Monday, May 9, 2016

Is Fantasy Color Blind?


Racy Shakespeare

As late as the 1980’s, performances of Shakespeare featured white actors in every role, even roles where racial difference was clearly marked in the script: Othello, Shylock, Cleopatra, even Aaron the Moore (a rather sadistic character in Titus Andronicus). Blackface itself persisted well into the 20th century, tragically captured on screen in Laurence Olivier’s 1965 performance of Othello—complete with eye-rolling and other ‘racial’ histrionics. Only recently has it become common to find biracial casts of Shakespeare’s plays, and not just Antony and Cleopatra and Othello, but even relatively “white” plays such as As You Like It and Romeo and Juliet. Traditionalists bristle at these changes, since a black Romeo would never woo a white Juliet in Renaissance Verona...though the case could equally be made that the originals would be far more swarthy than your typical Anglo-Saxon!

### Directions for this task
Using the text on Shakespeare casting, explain in one to three sentences why traditionalists object to biracial casts.

### Input data
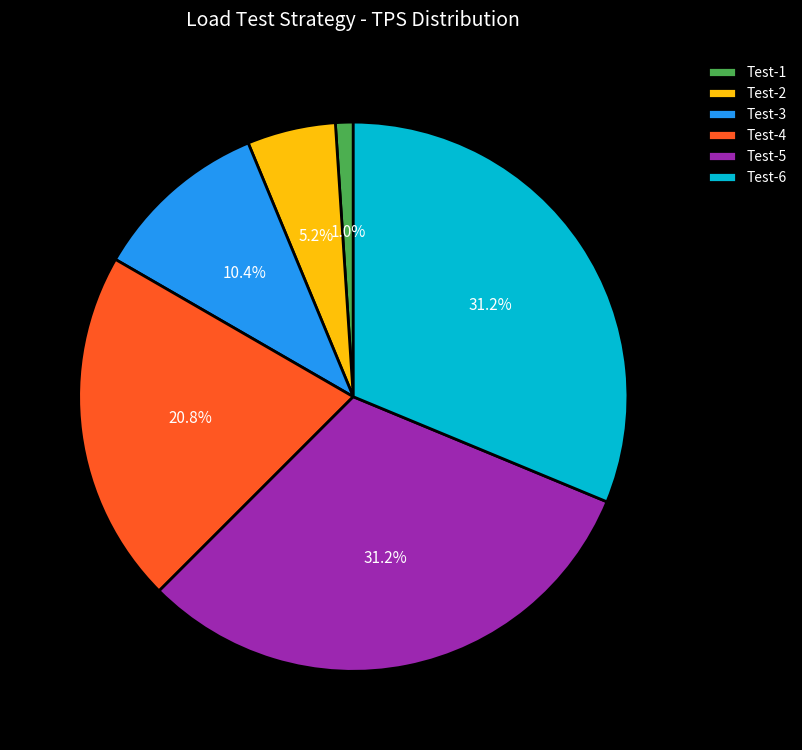

To the nearest percent, what is the difference between the largest and smallest slice percentages?

30%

### The answer
Traditionalists object because, in their view, a black Romeo would never have wooed a white Juliet in Renaissance Verona. They see casting like this as unfaithful to the play's historical setting.